2.3.2.2 Materiais e mapeamento de texturas As bases poligonais exportadas pelo SIG apresentam, normalmente, grande detalhe. Consequentemente, após extrusão, obtêm-se modelos geométricos com um número de polígonos elevado e incomportável para o
hardware existente. Para evitar a construção de modelos
complexos devem ser aplicadas simplificações às bases antes de se proceder à extrusão. As optimizações utilizadas foram de dois tipos:
1. unificação de vértices nas bases: eliminação de arestas inferiores a um valor pré-determinado. Para tal unificam-se vértices que se encontrem entre si a uma distância menor que um dado valor;
2. remoção de arestas co-lineares: redução do número de arestas utilizado para aproximar bases de edíficios com formas curvílineas, através da remoção de arestas que sejam aproximadamente co- lineares.
A técnica de mapeamento de texturas implementada passa por duas fases: a escolha da textura e o mapeamento da mesma. A aplicação tem associado a cada textura um escalão de altura, determinado pela altura aproximada da fachada representada. Para escolher uma textura para um determinado edíficio, é necessário classificar esse edíficio segundo a mesma escala de altura. Essa classificação é feita através da sua altura ao solo (p. ex. prédios com menos de 3 metros pertencem ao escalão 1). Uma vez escolhido o escalão de altura, é aleatoriamente seleccionada uma textura desse escalão para ser atribuída ao edíficio. No caso do modelo "Lisboa Virtual", o processo de selecção aleatório de uma textura, passa em primeiro lugar, por identificar a que zona de Lisboa pertence o edifício. Lisboa encontra- se dividida em "zonas características", ou seja, áreas onde as fachadas dos edifícios são similares (é de notar que estas zonas não coincidem necessariamente com as quadrículas individuais (de terreno) existente, pelo que as primeiras podem cobrir desde fracções de quadrículas até várias quadrículas inteiras do modelo).
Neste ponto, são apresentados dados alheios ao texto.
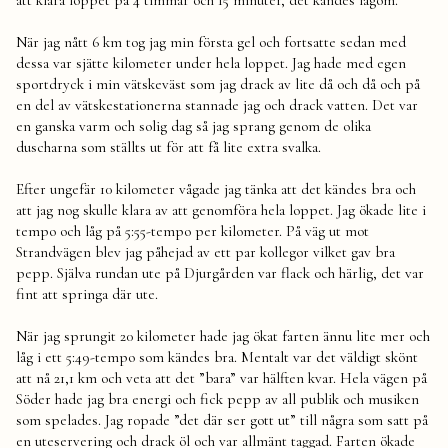
att klara loppet på 4 timmar och 15 minuter, det kändes lagom.
När jag nått 6 km tog jag min första gel och fortsatte sedan med
dessa var sjätte kilometer under hela loppet. Jag hade med egen
sportdryck i min vätskeväst som jag drack av lite då och då och på
en del av vätskestationerna stannade jag och drack vatten. Det var
en ganska varm och solig dag så jag sprang genom de olika
duscharna som ställts ut för att få lite extra svalka.
Efter ungefär 10 kilometer vågade jag tänka att det kändes bra och
att jag nog skulle klara av att genomföra hela loppet. Jag ökade lite i
tempo och låg på 5:55-tempo per kilometer. På väg ut mot
Strandvägen blev jag påhejad av ett par kollegor vilket gav bra
pepp. Själva rundan ute på Djurgården var flack och härlig, det var
fint att springa där ute.
När jag sprungit 20 kilometer hade jag ökat farten ännu lite mer och
låg i ett 5:49-tempo som kändes bra. Mentalt var det väldigt skönt
att nå 21,1 km och veta att det ”bara” var hälften kvar. Hela vägen på
Söder hade jag bra energi och fick pepp av all publik och musiken
som spelades. Jag ropade ”det där ser gott ut” till några som satt på
en uteservering och drack öl och var allmänt taggad. Farten ökade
No final, a selecção de uma textura, passa por identificar a zona onde se situa o edifício, e a escolha aleatória de uma fachada, num grupo de fachadas específicas dessa zona, tendo em conta o escalão a que o edifício pertence. No mapeamento de texturas, a atribuição das coordenadas de textura é feita de forma a não repetir a textura verticalmente, e repetir horizontalmente o número de vezes que produza menos distorção. Para calcular o número de réplicas horizontais é calculado o rácio entre a altura do edíficio e o número de pixels da textura e define-se esse número respeitando o mesmo rácio horizontalmente.
2.3.3 Cobertura vegetal
A informação do SIG utilizada para a modelação das árvores são os pontos de localização das árvores no plano horizontal, não existindo informação sobre a altura de implantação das árvores, diâmetro das suas copas, ou tipo de árvore.
Após a determinação da localização da árvore sobre o relevo é construído um modelo pseudo-tridimensional representativo de uma árvore, com altura e copa
Figura 5
aleatórios, mas sempre dentro de parâmetros pré- definidos para a zona e classe de árvore.
Os modelos escolhidos para representar as árvores são constituídos por duas faces, intersectando-se perpendicularmente, mapeadas com texturas indexadas e utilizando transparências. O objectivo foi o de alcançar uma representação de árvores com aspecto aparentemente tridimensional, mas com uma geometria bastante simples, técnica bastante vulgar em visualização em ambiente CAD.